Die Entwicklung seit 1991 zeigt, dass Konzerte dieses Zuschnitts anscheinend gefragt sind. Im Jahr 2000 waren es immerhin bereits sechs Events, die mit dem gleichen Plakat beworben wurden. Das Konzept wurde auch auf die Fasten- und Passionszeit übertragen und auch das zeigt sich ein ähnlicher Trend. Eigentlich könnten wir zufrieden sein, oder?

Was braucht unsere Zeit?

Wäre da nicht der Anspruch des „anderen‘. Ich war heuer bei drei anderen Adventssingen. Die Aspekte, an denen man arbeiten muss, sind immer noch die gleichen: Thema, Liedauswahl, Technik, Akustik, Werbung, … Und: die Kirchen sind voll, die Spenden fließen, den Leuten macht es Spaß (Aktiven und Passiven). Aber – was auffällt ist, zwischen den MusikerInnen und den Zuhörern klafft ein Alterssprung von ca. 20 Jahren. Junge Leute finden sich fast keine mehr unter den Zuhörern. Das Thema in diesem Jahr hieß „Völlig anders als Erwartet‘. Es war so zu erwarten. Um das NGL bei der Bevölkerung zu verorten, sind diese Konzerte gut. Um junge Leute zu erreichen, braucht es etwas mehr.
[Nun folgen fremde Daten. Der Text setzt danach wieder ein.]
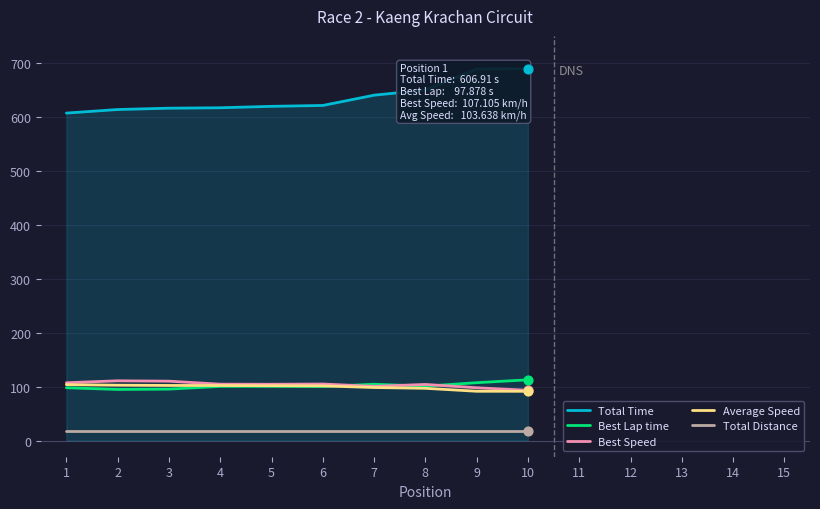

At which category is the sum across all series the highest?

10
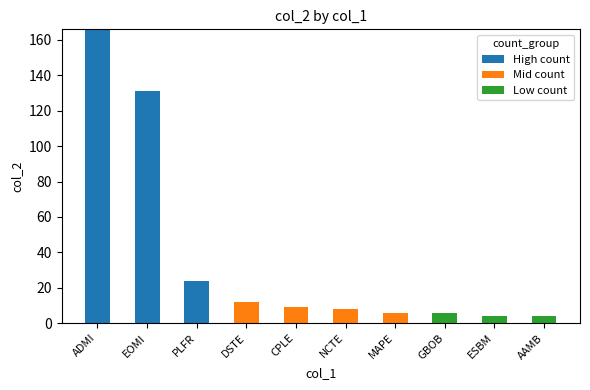

What value does the High count series have at ADMI?

166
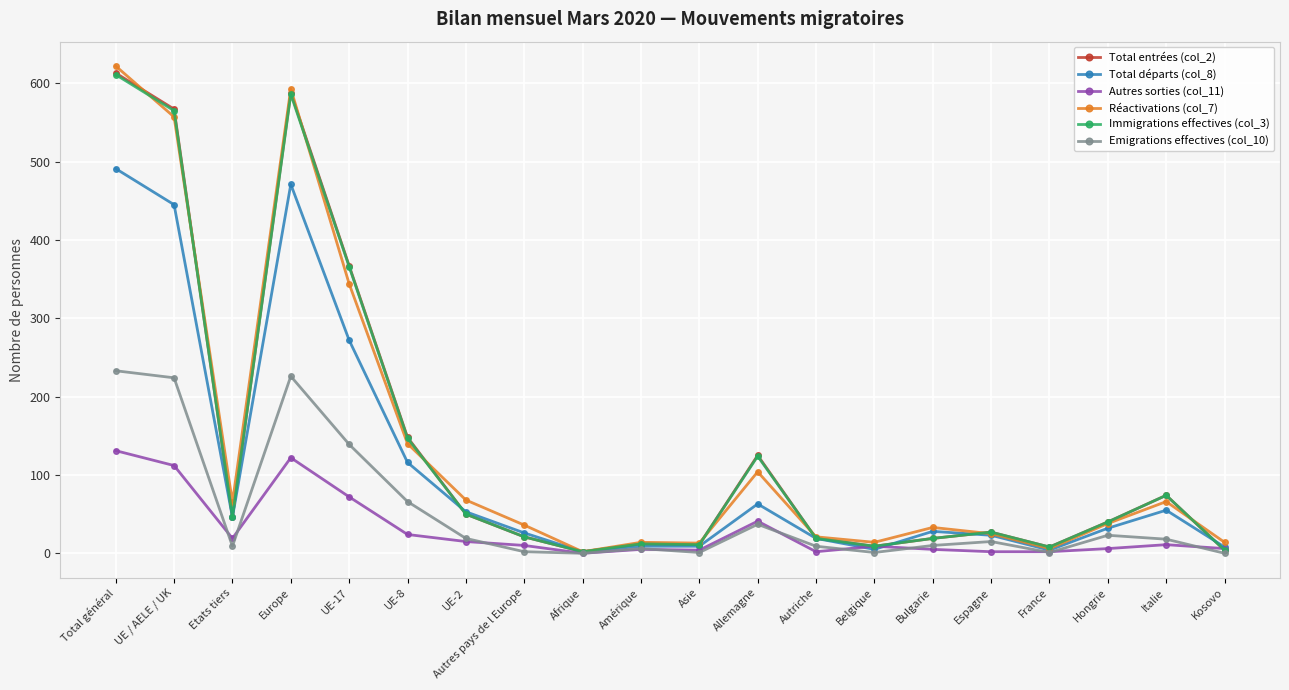

At which category does Autres sorties (col_11) reach its first local valley?

Etats tiers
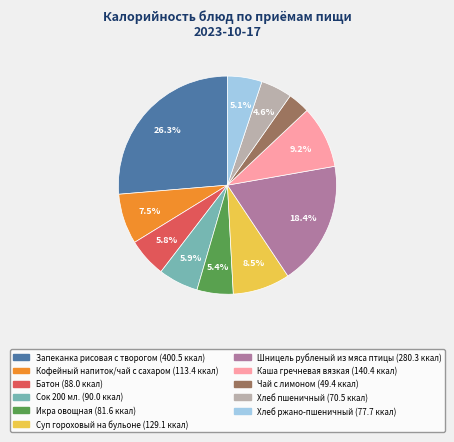

How much of the chart is everything except Каша гречневая вязкая?

90.8%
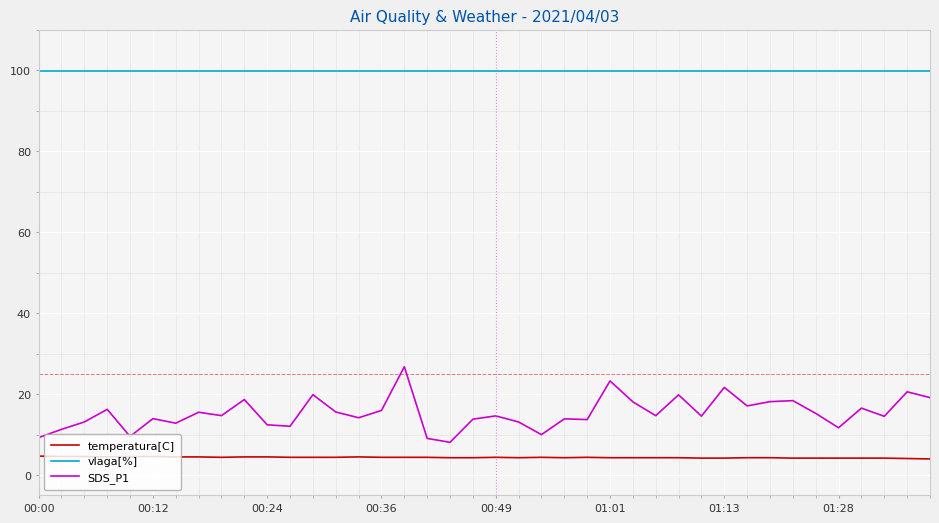

Which series has the largest range (max minus min)?

SDS_P1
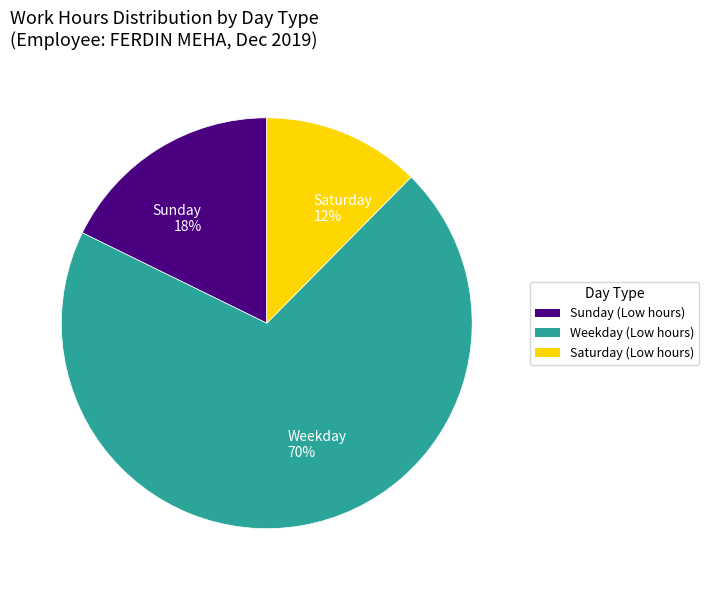

How many slices are in this pie chart?

3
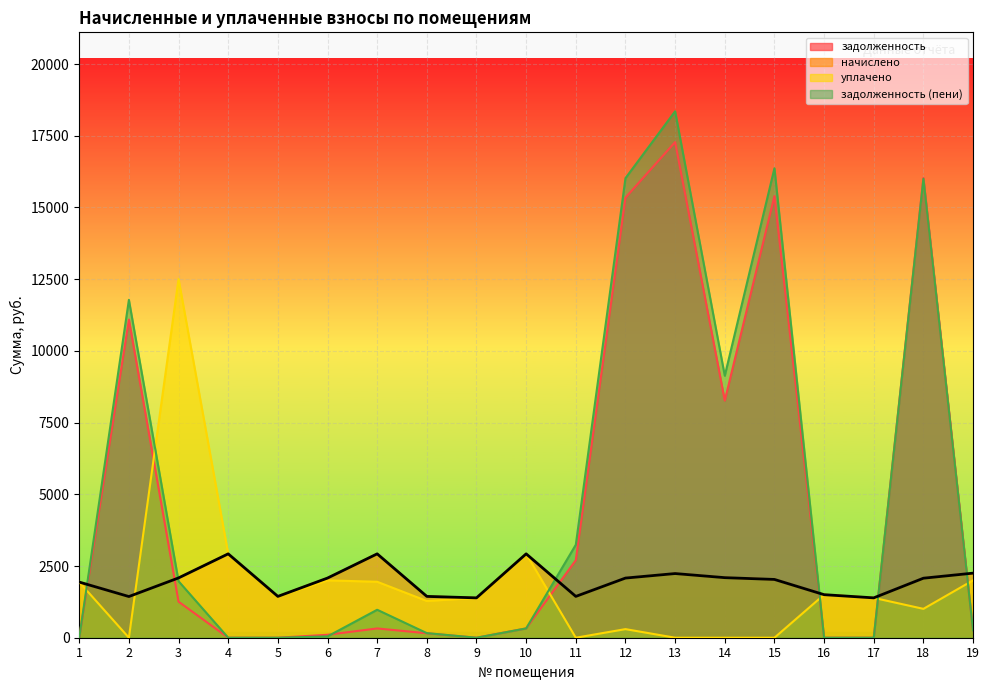

Where do задолженность and задолженность (пени) first cross each other?

6 and 7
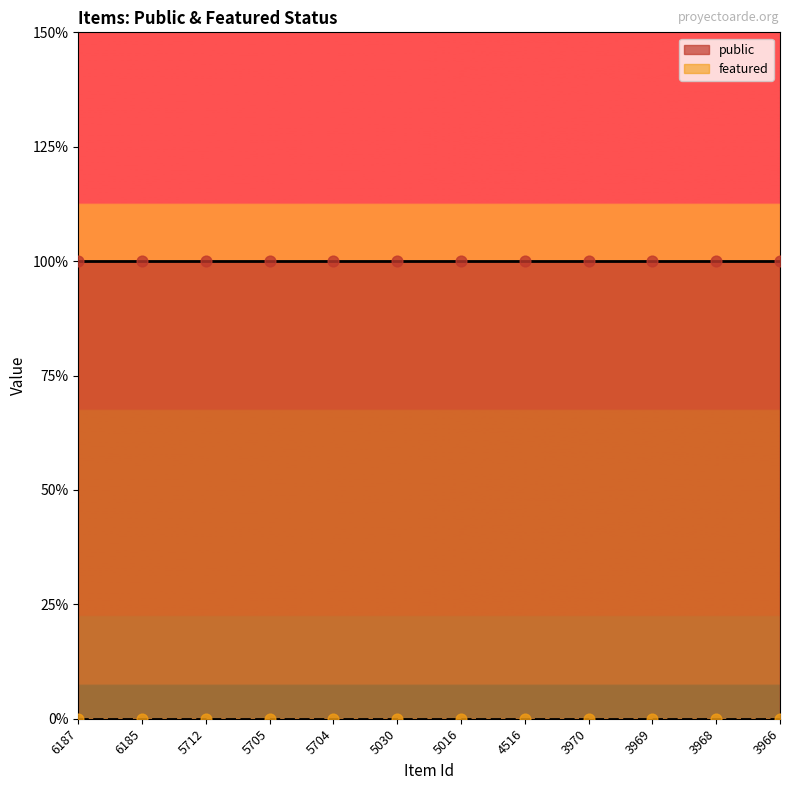

What are all the series names shown in the legend?

public, featured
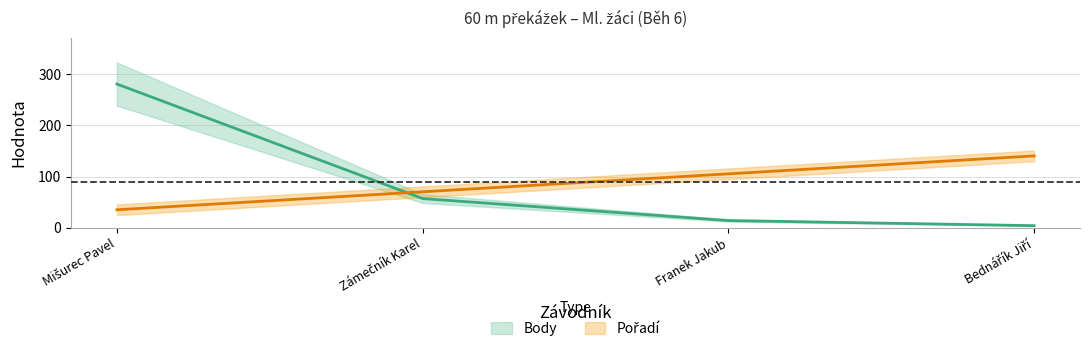

Which series ends up on top after the final intersection of Pořadí and Body?

Pořadí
Aber – was? Ist es der Ort:
Gotteshaus? Ist es die (trotz allem) zu brave Musik? Ist es der meditative Charakter der Konzerte? Ist es der überall zu bemerkende Werteverfall (bei der Jugend)?
Wir sollten uns darüber Gedanken machen, ob wir nicht „… die voll krassen Advents-Music-Events‘ ins Leben rufen, ob wir nicht besser mit unserer Botschaft auf die Straße gehen oder ob wir das Ganze nicht noch professioneller aufziehen und vermarkten sollten, um – ja, was zu erreichen?